TEXTAUSZUG:
-.-.-

Zuletzt neu anfangen …

 

„Mit 66 Jahren, da fängt das Leben an …“ die meisten unserer Geburtstagsgratulanten in diesem Jahr stimmten diesen Schlager für uns an.

Nun, ganz sicher fängt es nicht an, das wird an vielen Stellen deutlich, aber aufgehört hat es auch noch nicht, nur kostbarer ist es geworden mit dem sicheren Gefühl, wie begrenzt die Zeit ist, nichts mehr aufschieben wollen. Wilfried und ich sind uns einig, dies ist der Zeitpunkt auch einmal für die ganz eigenen Träume.

So waren meine Gefühle zwar sehr gemischt, aber überrascht war ich nicht, als Wilfried Anfang des Jahres eine Finca-Ruine kaufte mit 6500 m² Grundstück, gelegen unmittelbar an einem der spanischen Jakobswege, der Via de la Plata, die von Cadiz an der andalusischen Küste nach Santiago de Compostela führt.

2014 hatten wir dieses Fleckchen Erde beim Pilgern entdeckt, am Ende der Extremadura, nahe einer alten Römerbrücke. Ein Grundstück (eine Viehweide) mit einer verfallenen Finca aus riesigen alten Steinen, überwuchert von Brombeergestrüpp, mitten in der „Wallachei“. Jedenfalls war es das, was ich sah.

-.-.-

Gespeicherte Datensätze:
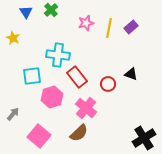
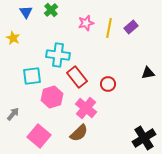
black triangle: moved 17 px right, 1 px up; rotated 32 degrees counterclockwise
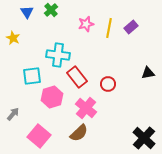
blue triangle: moved 1 px right
pink star: moved 1 px down
black cross: rotated 15 degrees counterclockwise
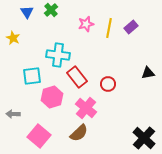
gray arrow: rotated 128 degrees counterclockwise
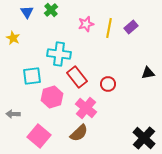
cyan cross: moved 1 px right, 1 px up
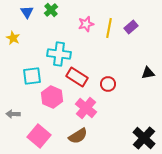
red rectangle: rotated 20 degrees counterclockwise
pink hexagon: rotated 20 degrees counterclockwise
brown semicircle: moved 1 px left, 3 px down; rotated 12 degrees clockwise
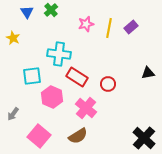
gray arrow: rotated 56 degrees counterclockwise
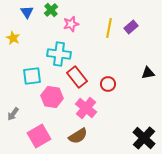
pink star: moved 15 px left
red rectangle: rotated 20 degrees clockwise
pink hexagon: rotated 15 degrees counterclockwise
pink square: rotated 20 degrees clockwise
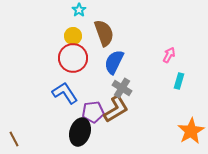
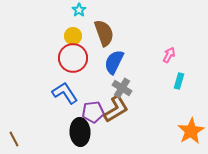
black ellipse: rotated 20 degrees counterclockwise
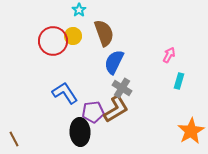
red circle: moved 20 px left, 17 px up
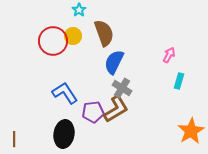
black ellipse: moved 16 px left, 2 px down; rotated 12 degrees clockwise
brown line: rotated 28 degrees clockwise
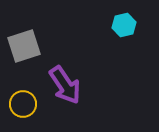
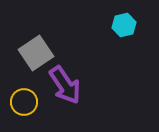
gray square: moved 12 px right, 7 px down; rotated 16 degrees counterclockwise
yellow circle: moved 1 px right, 2 px up
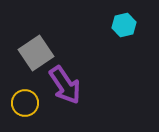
yellow circle: moved 1 px right, 1 px down
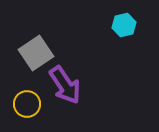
yellow circle: moved 2 px right, 1 px down
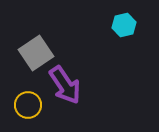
yellow circle: moved 1 px right, 1 px down
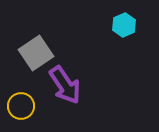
cyan hexagon: rotated 10 degrees counterclockwise
yellow circle: moved 7 px left, 1 px down
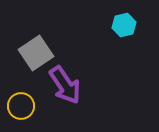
cyan hexagon: rotated 10 degrees clockwise
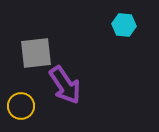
cyan hexagon: rotated 20 degrees clockwise
gray square: rotated 28 degrees clockwise
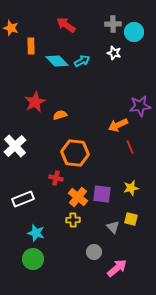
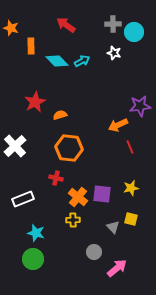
orange hexagon: moved 6 px left, 5 px up
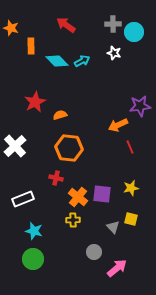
cyan star: moved 2 px left, 2 px up
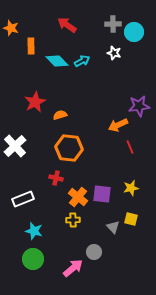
red arrow: moved 1 px right
purple star: moved 1 px left
pink arrow: moved 44 px left
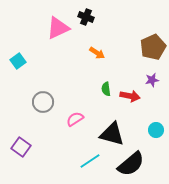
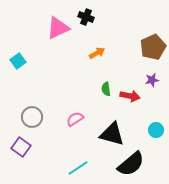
orange arrow: rotated 63 degrees counterclockwise
gray circle: moved 11 px left, 15 px down
cyan line: moved 12 px left, 7 px down
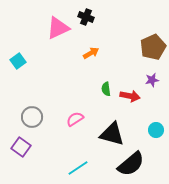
orange arrow: moved 6 px left
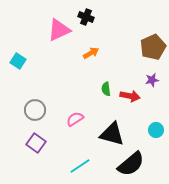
pink triangle: moved 1 px right, 2 px down
cyan square: rotated 21 degrees counterclockwise
gray circle: moved 3 px right, 7 px up
purple square: moved 15 px right, 4 px up
cyan line: moved 2 px right, 2 px up
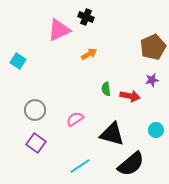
orange arrow: moved 2 px left, 1 px down
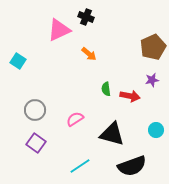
orange arrow: rotated 70 degrees clockwise
black semicircle: moved 1 px right, 2 px down; rotated 20 degrees clockwise
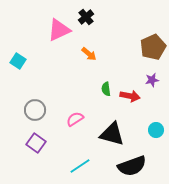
black cross: rotated 28 degrees clockwise
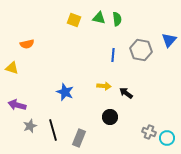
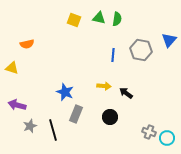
green semicircle: rotated 16 degrees clockwise
gray rectangle: moved 3 px left, 24 px up
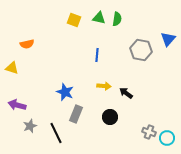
blue triangle: moved 1 px left, 1 px up
blue line: moved 16 px left
black line: moved 3 px right, 3 px down; rotated 10 degrees counterclockwise
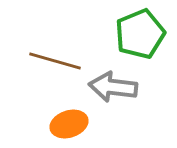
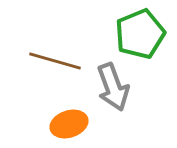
gray arrow: rotated 117 degrees counterclockwise
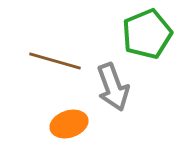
green pentagon: moved 7 px right
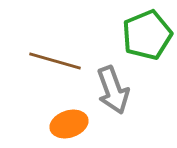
green pentagon: moved 1 px down
gray arrow: moved 3 px down
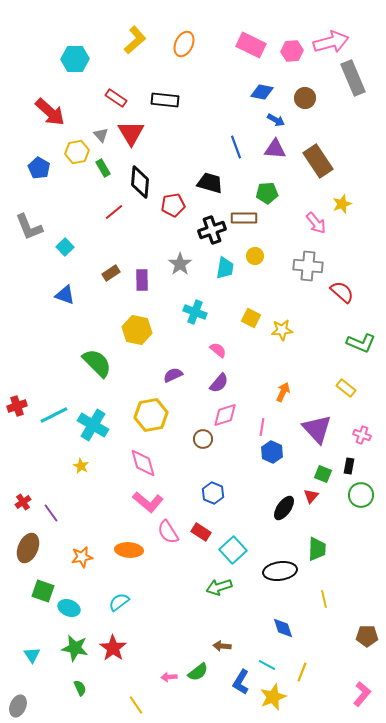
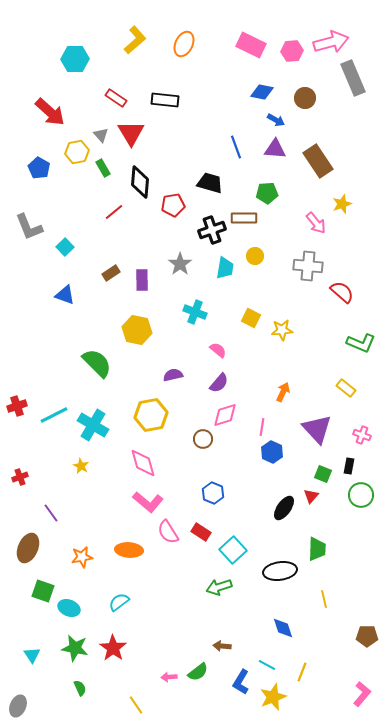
purple semicircle at (173, 375): rotated 12 degrees clockwise
red cross at (23, 502): moved 3 px left, 25 px up; rotated 14 degrees clockwise
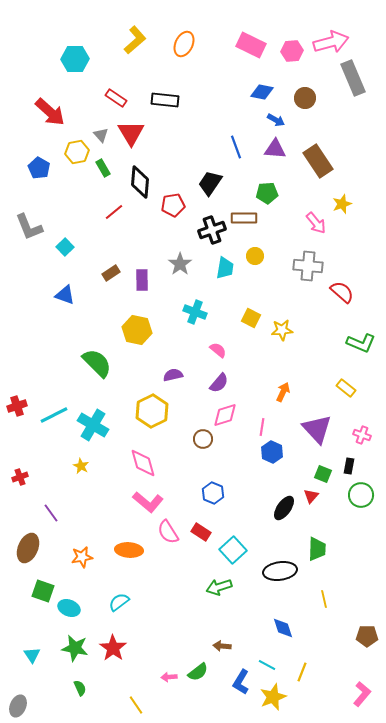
black trapezoid at (210, 183): rotated 72 degrees counterclockwise
yellow hexagon at (151, 415): moved 1 px right, 4 px up; rotated 16 degrees counterclockwise
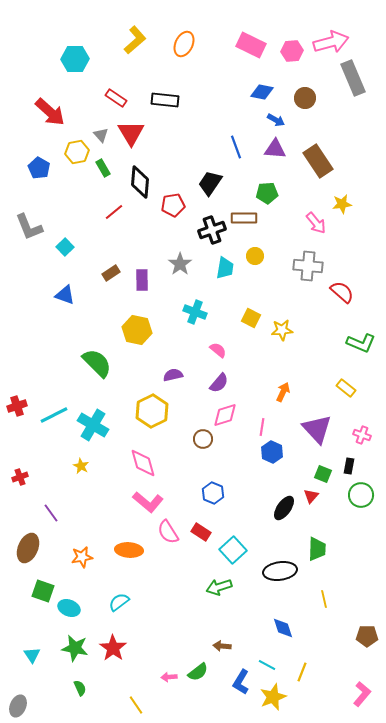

-.-.-

WAS ZU TUN IST:
[1] Fasse den Absatz aus dem Textauszug, der mit „So waren meine Gefühle“ beginnt, kürzer als Stichpunktliste zusammen. Behalte dabei seine wichtigsten Fakten.
[2] Prüfe für jede Aussage, ob sie mit dem Textauszug übereinstimmt. Antworte jeweils mit Ja oder Nein und zitiere die entscheidenden Worte genau.
(a) Das Grundstück wurde 2014 beim Pilgern entdeckt.
(b) Wilfried kaufte die Finca-Ruine Ende des Jahres.
(c) Das Grundstück war eine Viehweide.
[3] Schreibe den Textauszug über die Finca-Ruine am Jakobsweg nach seinem letzten Satz weiter.

DIE LÖSUNGEN:
[1]
- Gemischte Gefühle, aber keine Überraschung
- Wilfried kaufte Anfang des Jahres eine Finca-Ruine mit 6500 m² Grundstück
- Lage: unmittelbar an der Via de la Plata, einem der spanischen Jakobswege
- Dieser Weg führt von Cadiz an der andalusischen Küste nach Santiago de Compostela

[2]
(a) Ja: „2014 hatten wir dieses Fleckchen Erde beim Pilgern entdeckt“
(b) Nein: „als Wilfried Anfang des Jahres eine Finca-Ruine kaufte“
(c) Ja: „Ein Grundstück (eine Viehweide)“

[3]
Ganz anders für Wilfried. Er setzte sich auf einen der rumliegenden Steine, nahm die ganze Umgebung in sich auf und war irgendwie ergriffen von diesem für ihn ganz besonderen Ort. Wir packten also unser Picknick aus, schauten uns im Gebäude um, welches anscheinend in den letzten Jahren als Unterstand für Vieh benutzt worden war und schließlich wanderten wir weiter. Nun hat Pilgern den automatischen Effekt, dass Raum entstehen kann für Gedanken und Visionen und so hatte Wilfried die Idee an dieser Stelle, nur 2 Schritte vom Jakobsweg, einen Ort zu schaffen zum einkehren, begegnen, essen + trinken, was auch immer. Beim „ rumspinnen“ konnte ich gut mitmachen, auch ich sprühte vor Ideen. Allerdings, nachdem wir im Laufe der Zeit noch viermal in Puente de Malena (so heißt der Ort) waren, genauer hingeschaut hatten (der Verfall war jedes mal deutlicher) und Wilfried schließlich Anfang 2017 das Grundstück gekauft hatte, war ich gar nicht mehr sicher, welches mein Anteil in dem ganzen Projekt sein könnte oder ob überhaupt, so einsam, mitten im Land und recht weit entfernt von jeglicher Küste. So blieb mir zu diesem Zeitpunkt im Gedanken an unser Versprechen, den anderen nicht von den eigenen Träumen abzuhalten, nichts anderes übrig, als loszulassen und zu schauen, wie es weitergeht.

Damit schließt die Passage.